======== THE DATA

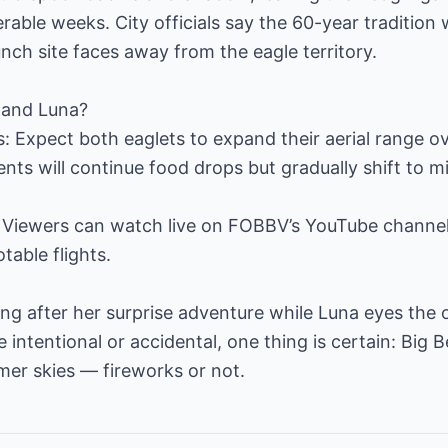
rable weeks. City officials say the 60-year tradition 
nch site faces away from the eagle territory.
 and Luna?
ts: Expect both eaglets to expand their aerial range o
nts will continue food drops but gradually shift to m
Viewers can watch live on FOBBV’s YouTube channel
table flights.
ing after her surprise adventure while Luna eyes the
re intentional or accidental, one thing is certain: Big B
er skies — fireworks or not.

================
======== THE DATA

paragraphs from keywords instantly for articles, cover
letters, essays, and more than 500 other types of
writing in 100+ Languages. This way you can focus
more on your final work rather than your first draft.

================
======== THE DATA

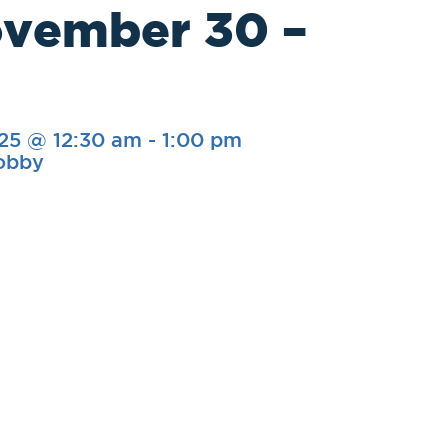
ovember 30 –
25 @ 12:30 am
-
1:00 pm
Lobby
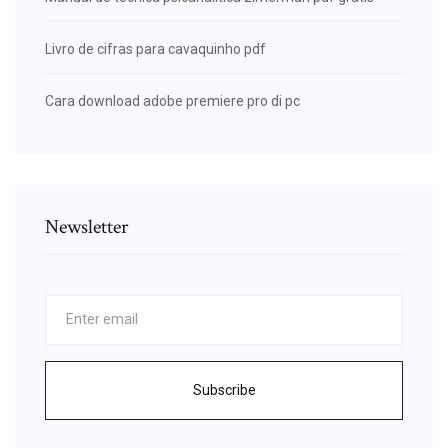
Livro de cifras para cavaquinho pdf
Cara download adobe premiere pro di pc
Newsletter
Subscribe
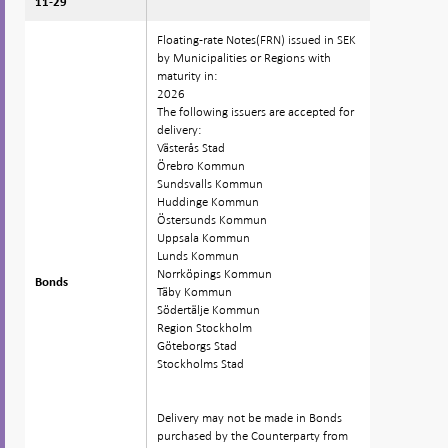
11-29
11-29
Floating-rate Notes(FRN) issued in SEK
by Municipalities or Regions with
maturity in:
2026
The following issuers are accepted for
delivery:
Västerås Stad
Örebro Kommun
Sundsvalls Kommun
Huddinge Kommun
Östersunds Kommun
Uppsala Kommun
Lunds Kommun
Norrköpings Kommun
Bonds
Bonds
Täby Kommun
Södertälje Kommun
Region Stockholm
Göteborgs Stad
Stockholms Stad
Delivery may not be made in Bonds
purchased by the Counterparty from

================

Give everything from the line containing "rable weeks. City" down to the line containing "Viewers can watch", both ends included, as a JSON list of strings with one string per line and no blank lines.

[
  "rable weeks. City officials say the 60-year tradition ",
  "nch site faces away from the eagle territory.",
  " and Luna?",
  "ts: Expect both eaglets to expand their aerial range o",
  "nts will continue food drops but gradually shift to m",
  "Viewers can watch live on FOBBV’s YouTube channel"
]